[[ Records shown open ]]

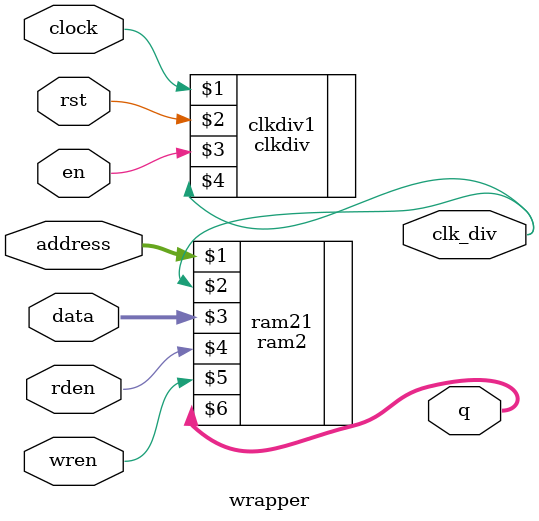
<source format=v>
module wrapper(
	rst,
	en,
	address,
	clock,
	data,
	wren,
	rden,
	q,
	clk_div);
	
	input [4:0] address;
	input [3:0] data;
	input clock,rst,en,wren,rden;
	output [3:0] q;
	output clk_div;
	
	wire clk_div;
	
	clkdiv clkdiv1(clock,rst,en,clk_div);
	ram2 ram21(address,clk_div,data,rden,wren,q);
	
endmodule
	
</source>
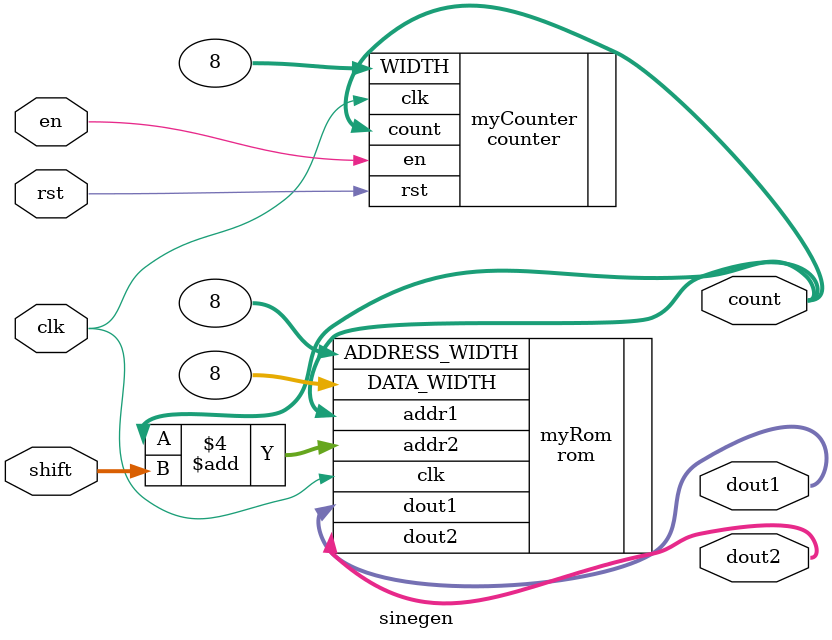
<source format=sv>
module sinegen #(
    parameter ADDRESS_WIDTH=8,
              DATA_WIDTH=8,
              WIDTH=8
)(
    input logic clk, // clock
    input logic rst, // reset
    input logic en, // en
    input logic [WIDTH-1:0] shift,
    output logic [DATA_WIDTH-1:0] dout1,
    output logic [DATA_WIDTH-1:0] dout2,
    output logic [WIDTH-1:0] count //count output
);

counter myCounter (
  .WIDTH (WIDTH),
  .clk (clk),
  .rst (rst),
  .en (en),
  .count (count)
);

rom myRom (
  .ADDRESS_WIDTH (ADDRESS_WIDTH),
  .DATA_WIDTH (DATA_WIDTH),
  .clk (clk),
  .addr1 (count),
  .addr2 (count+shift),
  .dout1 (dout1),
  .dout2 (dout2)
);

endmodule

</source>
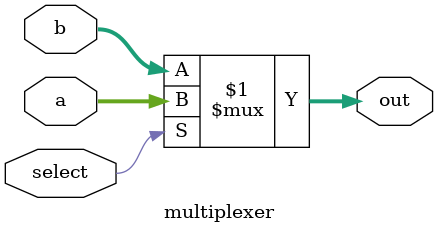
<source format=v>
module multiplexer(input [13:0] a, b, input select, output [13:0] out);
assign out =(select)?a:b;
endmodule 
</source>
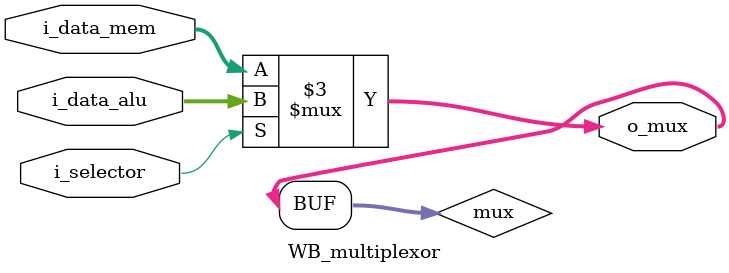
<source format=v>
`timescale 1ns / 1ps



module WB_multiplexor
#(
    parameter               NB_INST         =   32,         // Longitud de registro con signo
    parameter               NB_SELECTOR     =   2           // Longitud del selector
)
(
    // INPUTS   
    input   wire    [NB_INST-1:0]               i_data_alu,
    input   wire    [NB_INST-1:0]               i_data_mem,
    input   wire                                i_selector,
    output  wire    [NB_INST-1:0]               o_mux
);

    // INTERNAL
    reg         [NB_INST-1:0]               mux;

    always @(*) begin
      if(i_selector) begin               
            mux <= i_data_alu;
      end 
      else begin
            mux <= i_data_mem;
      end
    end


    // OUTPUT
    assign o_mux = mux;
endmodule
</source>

[[ Records shown closed ]]
[[ Records shown open ]]

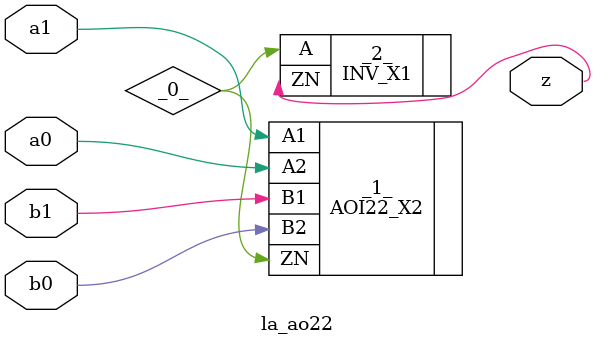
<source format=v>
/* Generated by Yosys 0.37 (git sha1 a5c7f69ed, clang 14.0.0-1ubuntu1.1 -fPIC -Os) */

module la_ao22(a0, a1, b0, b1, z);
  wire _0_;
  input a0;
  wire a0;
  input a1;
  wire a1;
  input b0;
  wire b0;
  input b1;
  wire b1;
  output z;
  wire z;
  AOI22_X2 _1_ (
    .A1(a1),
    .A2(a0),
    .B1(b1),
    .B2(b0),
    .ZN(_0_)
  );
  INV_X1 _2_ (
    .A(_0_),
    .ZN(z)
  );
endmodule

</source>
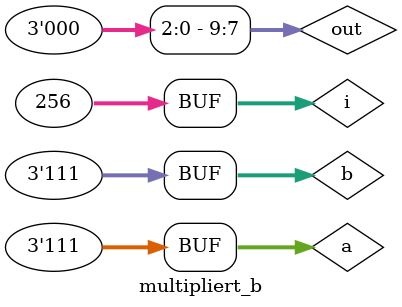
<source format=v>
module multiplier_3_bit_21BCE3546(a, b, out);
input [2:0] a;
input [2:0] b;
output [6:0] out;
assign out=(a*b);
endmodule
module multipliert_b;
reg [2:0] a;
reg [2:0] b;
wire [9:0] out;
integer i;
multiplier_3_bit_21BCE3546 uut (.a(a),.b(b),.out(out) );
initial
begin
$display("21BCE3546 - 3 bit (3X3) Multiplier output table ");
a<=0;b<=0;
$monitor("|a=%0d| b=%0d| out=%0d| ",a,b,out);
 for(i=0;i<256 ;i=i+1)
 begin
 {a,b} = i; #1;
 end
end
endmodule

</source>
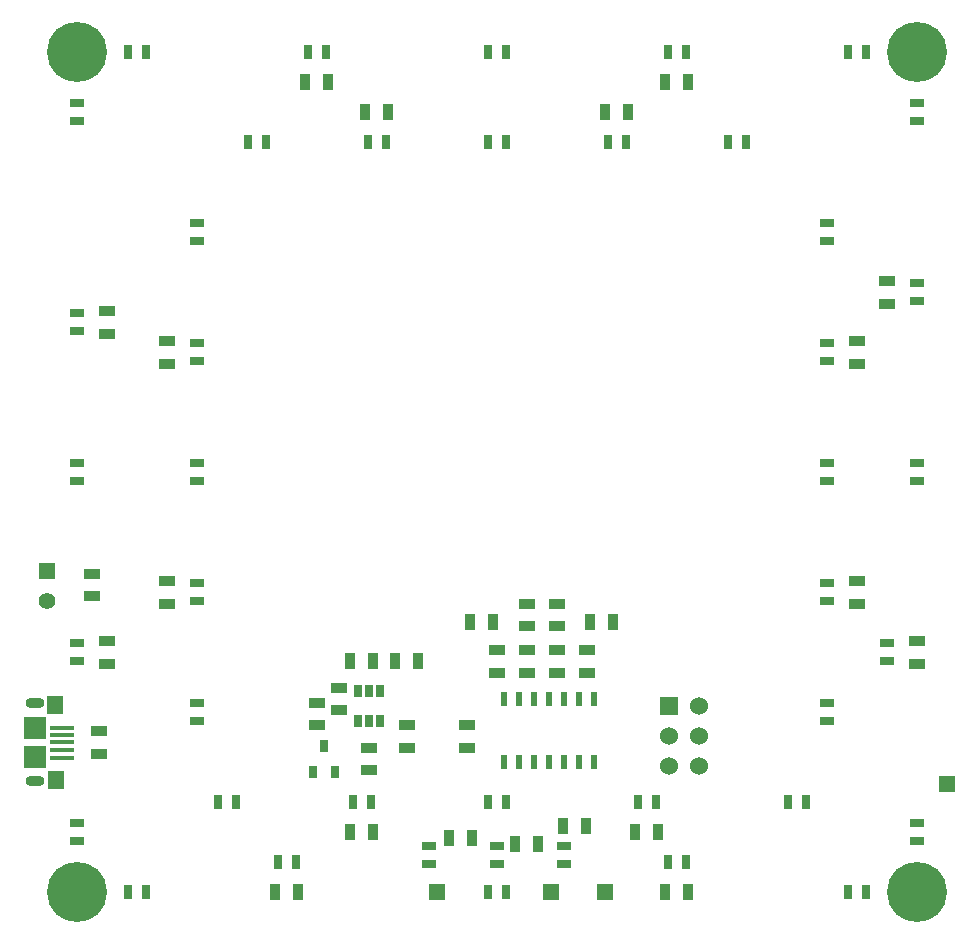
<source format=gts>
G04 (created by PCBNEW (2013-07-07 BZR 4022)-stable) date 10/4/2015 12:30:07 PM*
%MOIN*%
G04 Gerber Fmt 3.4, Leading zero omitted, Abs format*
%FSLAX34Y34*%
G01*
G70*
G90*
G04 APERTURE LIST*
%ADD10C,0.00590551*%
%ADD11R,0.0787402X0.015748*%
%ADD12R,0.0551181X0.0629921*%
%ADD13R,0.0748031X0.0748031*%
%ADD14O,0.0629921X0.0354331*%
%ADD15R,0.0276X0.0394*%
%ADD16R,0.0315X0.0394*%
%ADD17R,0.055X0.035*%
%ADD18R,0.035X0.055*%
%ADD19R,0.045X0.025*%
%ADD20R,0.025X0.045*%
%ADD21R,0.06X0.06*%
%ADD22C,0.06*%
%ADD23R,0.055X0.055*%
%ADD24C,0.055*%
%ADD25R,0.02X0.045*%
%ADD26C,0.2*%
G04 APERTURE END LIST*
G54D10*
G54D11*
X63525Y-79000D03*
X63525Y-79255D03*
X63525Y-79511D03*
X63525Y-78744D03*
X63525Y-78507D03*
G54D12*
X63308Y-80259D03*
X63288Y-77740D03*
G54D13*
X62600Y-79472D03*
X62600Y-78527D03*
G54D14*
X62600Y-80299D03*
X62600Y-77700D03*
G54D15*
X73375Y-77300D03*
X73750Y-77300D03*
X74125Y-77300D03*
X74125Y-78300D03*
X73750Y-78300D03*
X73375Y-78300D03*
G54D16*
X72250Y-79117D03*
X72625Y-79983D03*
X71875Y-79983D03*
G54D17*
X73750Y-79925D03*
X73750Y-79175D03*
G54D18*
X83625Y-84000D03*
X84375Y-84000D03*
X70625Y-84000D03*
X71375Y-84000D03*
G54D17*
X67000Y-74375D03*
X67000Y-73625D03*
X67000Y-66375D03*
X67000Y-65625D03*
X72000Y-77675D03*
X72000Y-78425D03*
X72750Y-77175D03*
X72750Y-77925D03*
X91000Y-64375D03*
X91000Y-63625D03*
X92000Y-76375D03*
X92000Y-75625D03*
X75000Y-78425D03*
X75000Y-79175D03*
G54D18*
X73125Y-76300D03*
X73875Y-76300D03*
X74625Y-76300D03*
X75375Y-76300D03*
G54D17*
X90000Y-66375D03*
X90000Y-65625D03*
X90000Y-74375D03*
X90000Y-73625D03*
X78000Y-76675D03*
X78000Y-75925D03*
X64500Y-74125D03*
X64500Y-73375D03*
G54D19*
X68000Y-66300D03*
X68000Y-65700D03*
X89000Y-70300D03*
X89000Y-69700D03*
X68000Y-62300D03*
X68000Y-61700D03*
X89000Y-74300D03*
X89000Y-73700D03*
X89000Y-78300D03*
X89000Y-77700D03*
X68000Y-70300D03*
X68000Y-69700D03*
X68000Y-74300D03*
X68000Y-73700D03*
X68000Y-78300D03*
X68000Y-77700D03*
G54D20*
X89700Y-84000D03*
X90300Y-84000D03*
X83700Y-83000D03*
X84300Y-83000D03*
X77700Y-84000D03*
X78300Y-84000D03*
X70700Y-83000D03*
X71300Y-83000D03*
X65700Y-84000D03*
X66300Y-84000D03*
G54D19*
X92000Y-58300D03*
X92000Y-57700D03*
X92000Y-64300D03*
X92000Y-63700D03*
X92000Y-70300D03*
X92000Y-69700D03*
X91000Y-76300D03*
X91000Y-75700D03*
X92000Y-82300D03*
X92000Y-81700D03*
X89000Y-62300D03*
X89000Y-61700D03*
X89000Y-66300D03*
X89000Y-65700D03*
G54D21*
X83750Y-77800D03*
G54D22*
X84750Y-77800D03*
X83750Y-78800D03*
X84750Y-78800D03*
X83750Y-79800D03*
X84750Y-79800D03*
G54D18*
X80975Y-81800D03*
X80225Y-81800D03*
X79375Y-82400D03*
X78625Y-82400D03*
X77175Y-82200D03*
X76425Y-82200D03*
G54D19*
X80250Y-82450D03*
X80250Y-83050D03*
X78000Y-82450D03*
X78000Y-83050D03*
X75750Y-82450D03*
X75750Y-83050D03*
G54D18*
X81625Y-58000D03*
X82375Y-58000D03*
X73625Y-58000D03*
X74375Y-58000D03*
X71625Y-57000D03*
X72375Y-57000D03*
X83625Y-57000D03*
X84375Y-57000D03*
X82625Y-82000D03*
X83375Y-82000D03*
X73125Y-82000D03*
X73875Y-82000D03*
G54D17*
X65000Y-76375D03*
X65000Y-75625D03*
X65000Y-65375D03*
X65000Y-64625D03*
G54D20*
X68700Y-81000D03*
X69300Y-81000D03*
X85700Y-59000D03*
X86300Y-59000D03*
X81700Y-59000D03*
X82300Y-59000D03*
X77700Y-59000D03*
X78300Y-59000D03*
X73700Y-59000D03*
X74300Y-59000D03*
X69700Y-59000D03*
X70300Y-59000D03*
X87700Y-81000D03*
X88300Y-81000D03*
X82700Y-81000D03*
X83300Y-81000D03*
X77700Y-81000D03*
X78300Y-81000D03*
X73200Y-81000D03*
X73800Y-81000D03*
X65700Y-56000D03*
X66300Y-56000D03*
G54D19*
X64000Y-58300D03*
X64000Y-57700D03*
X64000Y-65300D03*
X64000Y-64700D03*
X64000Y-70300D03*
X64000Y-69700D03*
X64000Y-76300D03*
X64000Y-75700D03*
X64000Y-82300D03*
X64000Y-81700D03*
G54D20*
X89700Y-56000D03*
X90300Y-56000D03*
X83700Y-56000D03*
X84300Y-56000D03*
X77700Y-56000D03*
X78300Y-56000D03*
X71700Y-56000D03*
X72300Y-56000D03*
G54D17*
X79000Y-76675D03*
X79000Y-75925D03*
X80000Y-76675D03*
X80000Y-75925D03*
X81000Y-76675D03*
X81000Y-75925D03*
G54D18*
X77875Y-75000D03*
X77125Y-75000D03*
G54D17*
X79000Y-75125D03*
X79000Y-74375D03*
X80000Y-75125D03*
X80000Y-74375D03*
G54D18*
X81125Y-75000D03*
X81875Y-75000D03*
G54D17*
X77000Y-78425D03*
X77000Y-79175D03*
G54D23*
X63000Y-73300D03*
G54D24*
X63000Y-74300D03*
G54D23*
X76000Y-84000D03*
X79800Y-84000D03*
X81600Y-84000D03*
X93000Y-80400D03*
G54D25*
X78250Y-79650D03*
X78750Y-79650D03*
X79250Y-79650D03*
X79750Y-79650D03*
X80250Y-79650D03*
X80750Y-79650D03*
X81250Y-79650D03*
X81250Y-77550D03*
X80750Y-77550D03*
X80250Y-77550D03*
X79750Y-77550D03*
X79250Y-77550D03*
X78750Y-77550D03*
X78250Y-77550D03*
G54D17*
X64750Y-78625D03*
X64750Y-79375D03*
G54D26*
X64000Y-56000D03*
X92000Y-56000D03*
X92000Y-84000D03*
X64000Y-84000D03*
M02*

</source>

[[ Records shown closed ]]

Directions for this task:
Would you please copy each line of the listing that contains the word "logic"?

Written answer:
    input logic clk, // clock
    input logic rst, // reset
    input logic en, // en
    input logic [WIDTH-1:0] shift,
    output logic [DATA_WIDTH-1:0] dout1,
    output logic [DATA_WIDTH-1:0] dout2,
    output logic [WIDTH-1:0] count //count output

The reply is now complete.